Cat Kerr
Cat Kerr

Reputation: 149

Replacing an entry in a row with another entry specified on the same row.. how do I do this for multiple rows?

I am quite new to using linux and command line but am learning it for work. I can do most of the basics, however I am stuck on something.

I currently have a .txt file that looks like this:

A B 1 1 1 1 0 0 0 0 1 0 1 0

B F 1 0 0 0 1 1 0 1 1 1 0 1

F G 0 0 0 0 0 0 0 0 0 0 1 0

Ie. there are two letters at the start of each row - every number '0' written in the same row corresponds to the first letter, and every number '1' written in the same row corresponds to the second letter. It is space delimited.

What I would like to do is to replace every 0 and 1 with the corresponding letter on that row.
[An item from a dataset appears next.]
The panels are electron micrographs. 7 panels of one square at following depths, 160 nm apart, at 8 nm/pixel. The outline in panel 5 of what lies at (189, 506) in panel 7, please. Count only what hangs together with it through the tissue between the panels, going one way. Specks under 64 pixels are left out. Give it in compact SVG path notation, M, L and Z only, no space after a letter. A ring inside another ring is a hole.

So the above passage would turn into:

A B B B B B A A A A B A B A

B F F B B B F F B F F F B F

F G F F F F F F F F F F G F

Does anyone know how I can do this using awk or sed (or a better way)?

Thank you!

Upvotes: 0

Views: 61

Answers (1)

fedorqui
fedorqui

Reputation: 289965

Use gsub:

$ awk '{gsub(0, $1); gsub(1, $2)} 1' your_file
A B B B B B A A A A B A B A
B F F B B B F F B F F F B F
F G F F F F F F F F F F G F
  • gsub(0, $1) replaces every 0 with $1. And $1 is the first field.
  • gsub(1, $2) replaces every 1 with $2. And $2 is the second field.
  • these commands are enclosed within brackets and to have the output printed the write a true condition like 1, so that the default awk behaviour (print $0) is done.